I asked Emma about the key research question of her work, which is handily its title: ‘Where is the learning between young people, teachers, and professional musicians during MEPPs?’

This research draws on a range of backgrounds: Emma told me her work looked at MEPPS ‘spanning choral, orchestral, and contemporary music settings. This drew on the perspectives of children and young people, teachers, professional musicians, learning and participation managers and funders.’

I asked her what these kinds of partnerships provided, she said MEPPS offer ‘rich potential for learning. Connecting with musicians, access to professional performance spaces and inspiring future in-school music-making were key motivations for schools.’ And are there draw backs? ‘The twists and turns of each case study (of which there were many!) demonstrated that MEPPs are equally capable of being empowering and disempowering to participants.’ How could we work to mitigate these risks?: 

‘Communication is key to developing more effective learning cultures within MEPPs, including consulting with young people, music organisations developing deeper contextual awareness of partner schools, and facilitating spaces for musicians and teachers to explore how they would like to collaborate together.’

This project like several of those we’ve looked at before, was completed using a broad range of approaches, in this case observations of MEPP sessions, semi-structured individual interviews with adults, group interviews with children and young people, and document analysis. Emma also talked to senior leaders from Arts Council England, Youth Music, Arts Connect and a Music Hub to gain broader perspectives.

Emma told me that her thesis makes ‘recommendations for schools, music organisations, funders, policy makers and researchers’ on how to improve processes.

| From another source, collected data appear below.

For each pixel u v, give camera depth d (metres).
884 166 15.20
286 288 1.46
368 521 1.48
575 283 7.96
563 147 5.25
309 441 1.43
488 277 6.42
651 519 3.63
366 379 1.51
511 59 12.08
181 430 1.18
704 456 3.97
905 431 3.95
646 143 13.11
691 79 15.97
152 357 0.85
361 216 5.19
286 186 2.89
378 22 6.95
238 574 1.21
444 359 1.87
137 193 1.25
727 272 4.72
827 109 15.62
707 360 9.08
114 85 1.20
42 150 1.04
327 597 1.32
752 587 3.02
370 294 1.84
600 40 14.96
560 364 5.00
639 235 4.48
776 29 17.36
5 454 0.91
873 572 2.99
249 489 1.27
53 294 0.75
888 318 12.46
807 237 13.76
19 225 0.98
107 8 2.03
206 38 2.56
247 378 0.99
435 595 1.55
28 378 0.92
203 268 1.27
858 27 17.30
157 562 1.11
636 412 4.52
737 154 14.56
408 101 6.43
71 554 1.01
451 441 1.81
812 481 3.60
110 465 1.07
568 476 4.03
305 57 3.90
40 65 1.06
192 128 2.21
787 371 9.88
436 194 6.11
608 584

After completing this major achievement, Emma says she is now ‘co-researching primary school composing, the development of creative pedagogies in primary school curricula and the impact of adapted instruments and equipment on access to whole class ensemble tuition. Partnership working is present in all of these projects, so I am never far away from my doctoral research!’

You can read the thesis online here, or follow Emma on X (yes, we’re really going to have to start calling it X) here.

Interview by Dr Sarah K. Whitfield – Research Lead for Music Mark 

autumn leaves fall behind the music mark logo, text says "research shorts"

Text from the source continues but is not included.